Increased pressure on already stretched supply chains
The latest results show stronger pipelines of work across the sector with the volume of new order numbers expanding. Whilst this is hugely positive news, the added pressure this has put on supply chains that were already grappling with operational disruption and in some cases, raw material shortages can be seen clearly through the lengthening of supplier delivery times within the survey results.
Investing for the future
Despite uncertainty, the fallout of Brexit and lockdown restrictions, current financial conditions do present an opportunity for manufacturers to make long-term strategic investments to enhance productivity and production in the future.

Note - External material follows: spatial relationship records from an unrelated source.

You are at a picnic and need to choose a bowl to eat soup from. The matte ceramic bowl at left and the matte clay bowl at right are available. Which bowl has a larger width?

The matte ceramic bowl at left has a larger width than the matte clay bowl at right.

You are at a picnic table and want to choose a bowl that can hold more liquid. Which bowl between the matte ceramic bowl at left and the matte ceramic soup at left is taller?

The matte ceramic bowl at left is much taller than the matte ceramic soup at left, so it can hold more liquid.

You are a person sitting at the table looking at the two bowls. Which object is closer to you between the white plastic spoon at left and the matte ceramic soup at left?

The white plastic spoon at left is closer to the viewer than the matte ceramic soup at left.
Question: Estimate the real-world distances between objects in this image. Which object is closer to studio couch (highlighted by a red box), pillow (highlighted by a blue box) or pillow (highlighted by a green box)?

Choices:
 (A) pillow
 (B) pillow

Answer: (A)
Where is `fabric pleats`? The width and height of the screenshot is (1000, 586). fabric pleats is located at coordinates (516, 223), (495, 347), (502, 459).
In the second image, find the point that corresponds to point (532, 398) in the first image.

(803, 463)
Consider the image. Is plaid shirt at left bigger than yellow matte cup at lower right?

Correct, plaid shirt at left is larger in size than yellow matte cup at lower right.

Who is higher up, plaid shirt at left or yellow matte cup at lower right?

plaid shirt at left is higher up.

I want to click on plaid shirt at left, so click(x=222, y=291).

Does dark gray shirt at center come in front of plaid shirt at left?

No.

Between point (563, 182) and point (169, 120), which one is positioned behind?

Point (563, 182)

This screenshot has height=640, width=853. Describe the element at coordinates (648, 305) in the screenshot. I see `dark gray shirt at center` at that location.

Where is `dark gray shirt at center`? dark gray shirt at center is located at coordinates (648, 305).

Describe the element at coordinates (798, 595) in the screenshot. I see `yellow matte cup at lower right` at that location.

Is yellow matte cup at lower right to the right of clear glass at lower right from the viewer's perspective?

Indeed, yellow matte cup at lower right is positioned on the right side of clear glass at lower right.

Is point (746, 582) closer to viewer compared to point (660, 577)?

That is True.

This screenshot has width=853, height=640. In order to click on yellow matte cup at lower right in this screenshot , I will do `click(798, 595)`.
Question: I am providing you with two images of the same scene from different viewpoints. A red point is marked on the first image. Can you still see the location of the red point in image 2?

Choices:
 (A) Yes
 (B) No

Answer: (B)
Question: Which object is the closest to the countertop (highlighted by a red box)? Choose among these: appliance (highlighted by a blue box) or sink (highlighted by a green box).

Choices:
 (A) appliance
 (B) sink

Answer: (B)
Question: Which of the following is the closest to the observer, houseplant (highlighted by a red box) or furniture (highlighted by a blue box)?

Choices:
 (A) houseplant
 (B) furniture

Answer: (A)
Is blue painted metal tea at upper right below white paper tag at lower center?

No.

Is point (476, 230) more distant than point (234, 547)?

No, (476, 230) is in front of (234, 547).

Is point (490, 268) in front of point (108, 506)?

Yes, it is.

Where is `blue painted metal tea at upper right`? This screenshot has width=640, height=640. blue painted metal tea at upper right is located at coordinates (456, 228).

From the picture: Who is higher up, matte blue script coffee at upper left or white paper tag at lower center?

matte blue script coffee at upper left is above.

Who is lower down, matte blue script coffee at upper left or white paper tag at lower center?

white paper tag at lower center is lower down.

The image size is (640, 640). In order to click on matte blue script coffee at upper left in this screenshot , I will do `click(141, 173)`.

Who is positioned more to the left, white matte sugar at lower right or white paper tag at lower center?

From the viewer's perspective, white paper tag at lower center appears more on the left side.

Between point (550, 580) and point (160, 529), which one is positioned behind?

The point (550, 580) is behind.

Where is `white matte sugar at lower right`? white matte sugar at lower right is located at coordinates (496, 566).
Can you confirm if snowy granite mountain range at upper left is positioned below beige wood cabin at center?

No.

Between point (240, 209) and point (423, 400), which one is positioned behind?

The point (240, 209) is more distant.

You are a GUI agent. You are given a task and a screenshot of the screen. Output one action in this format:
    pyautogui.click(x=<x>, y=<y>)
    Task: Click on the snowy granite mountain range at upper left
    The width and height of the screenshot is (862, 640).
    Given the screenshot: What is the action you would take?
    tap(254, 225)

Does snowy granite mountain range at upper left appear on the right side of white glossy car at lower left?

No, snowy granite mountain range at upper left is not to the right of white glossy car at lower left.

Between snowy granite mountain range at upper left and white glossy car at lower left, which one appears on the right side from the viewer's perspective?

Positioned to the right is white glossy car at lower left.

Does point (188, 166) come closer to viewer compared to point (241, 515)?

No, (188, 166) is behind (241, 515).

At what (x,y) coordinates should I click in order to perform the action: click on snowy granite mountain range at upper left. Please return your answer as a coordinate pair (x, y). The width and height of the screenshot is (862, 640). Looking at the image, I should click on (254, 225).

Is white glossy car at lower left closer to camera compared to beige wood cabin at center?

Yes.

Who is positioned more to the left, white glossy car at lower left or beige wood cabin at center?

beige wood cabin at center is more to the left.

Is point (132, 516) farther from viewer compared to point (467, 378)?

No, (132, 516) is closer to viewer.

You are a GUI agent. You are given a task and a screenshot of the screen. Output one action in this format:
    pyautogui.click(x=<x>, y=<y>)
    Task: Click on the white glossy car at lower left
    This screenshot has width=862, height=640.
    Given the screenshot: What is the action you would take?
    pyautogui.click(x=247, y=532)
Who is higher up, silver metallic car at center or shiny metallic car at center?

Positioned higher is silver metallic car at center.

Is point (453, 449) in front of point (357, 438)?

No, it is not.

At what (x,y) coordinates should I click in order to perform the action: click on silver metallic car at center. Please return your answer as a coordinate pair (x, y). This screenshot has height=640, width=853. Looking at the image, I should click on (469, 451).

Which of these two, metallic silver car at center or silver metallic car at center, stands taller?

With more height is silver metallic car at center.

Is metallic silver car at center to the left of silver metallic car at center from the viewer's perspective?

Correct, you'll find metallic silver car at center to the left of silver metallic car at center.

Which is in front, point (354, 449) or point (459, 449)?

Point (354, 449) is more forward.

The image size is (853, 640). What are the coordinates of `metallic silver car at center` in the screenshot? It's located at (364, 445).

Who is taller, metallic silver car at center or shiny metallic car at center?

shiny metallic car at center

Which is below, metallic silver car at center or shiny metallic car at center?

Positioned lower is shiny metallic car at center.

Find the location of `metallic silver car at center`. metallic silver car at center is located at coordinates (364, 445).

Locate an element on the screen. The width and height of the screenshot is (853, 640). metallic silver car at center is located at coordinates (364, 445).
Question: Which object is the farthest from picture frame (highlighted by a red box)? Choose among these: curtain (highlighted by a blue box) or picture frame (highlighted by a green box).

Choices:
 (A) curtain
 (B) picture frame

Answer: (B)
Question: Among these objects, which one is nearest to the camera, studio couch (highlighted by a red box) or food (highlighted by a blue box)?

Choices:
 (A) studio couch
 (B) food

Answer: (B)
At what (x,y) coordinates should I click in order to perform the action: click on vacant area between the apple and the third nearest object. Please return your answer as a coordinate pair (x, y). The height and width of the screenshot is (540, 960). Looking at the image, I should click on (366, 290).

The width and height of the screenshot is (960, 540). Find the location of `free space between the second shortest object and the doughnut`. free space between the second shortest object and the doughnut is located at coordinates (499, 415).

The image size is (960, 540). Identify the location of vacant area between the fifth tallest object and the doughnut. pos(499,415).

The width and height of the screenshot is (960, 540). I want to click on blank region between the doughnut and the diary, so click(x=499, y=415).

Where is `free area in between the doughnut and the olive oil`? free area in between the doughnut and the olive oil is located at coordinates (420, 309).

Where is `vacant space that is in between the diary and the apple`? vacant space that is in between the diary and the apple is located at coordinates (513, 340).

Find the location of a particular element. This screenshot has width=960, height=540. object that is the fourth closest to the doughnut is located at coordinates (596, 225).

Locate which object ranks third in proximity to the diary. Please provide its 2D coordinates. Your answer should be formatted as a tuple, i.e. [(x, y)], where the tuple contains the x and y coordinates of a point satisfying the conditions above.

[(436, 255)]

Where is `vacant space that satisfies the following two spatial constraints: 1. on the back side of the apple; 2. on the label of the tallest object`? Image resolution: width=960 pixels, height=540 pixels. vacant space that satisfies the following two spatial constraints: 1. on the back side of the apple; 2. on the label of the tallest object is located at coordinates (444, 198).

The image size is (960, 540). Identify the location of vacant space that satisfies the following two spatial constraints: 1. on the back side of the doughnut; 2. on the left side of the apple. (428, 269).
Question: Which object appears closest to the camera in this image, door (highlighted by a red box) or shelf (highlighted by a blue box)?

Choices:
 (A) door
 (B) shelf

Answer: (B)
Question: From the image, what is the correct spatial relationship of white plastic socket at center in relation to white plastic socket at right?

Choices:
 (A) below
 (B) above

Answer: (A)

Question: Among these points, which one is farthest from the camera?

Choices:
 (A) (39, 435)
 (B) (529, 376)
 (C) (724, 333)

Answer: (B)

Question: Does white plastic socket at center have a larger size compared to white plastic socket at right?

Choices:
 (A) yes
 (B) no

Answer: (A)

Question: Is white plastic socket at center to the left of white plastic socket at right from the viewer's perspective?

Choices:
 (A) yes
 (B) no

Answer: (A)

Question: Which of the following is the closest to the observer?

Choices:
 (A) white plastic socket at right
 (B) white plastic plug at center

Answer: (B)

When you consider low interest rates and adjust for inflation, the cost of new debt may well be negative over the lifetime of the debt; so now is the time to act. Pull forward investments in technology, equipment and intellectual property to bolster long-term prospects and maximise the small silver lining that the current financial conditions provide.
As we look ahead to this week’s Budget, manufacturers will be hoping for urgent support to tackle the acute Brexit and Covid-19 pressure; longer-term commitment to strengthen the industrial base in the UK with skills, tax incentives and job creation at the heart of any policy changes; and improvements in digital connectivity to support the future growth of the sector.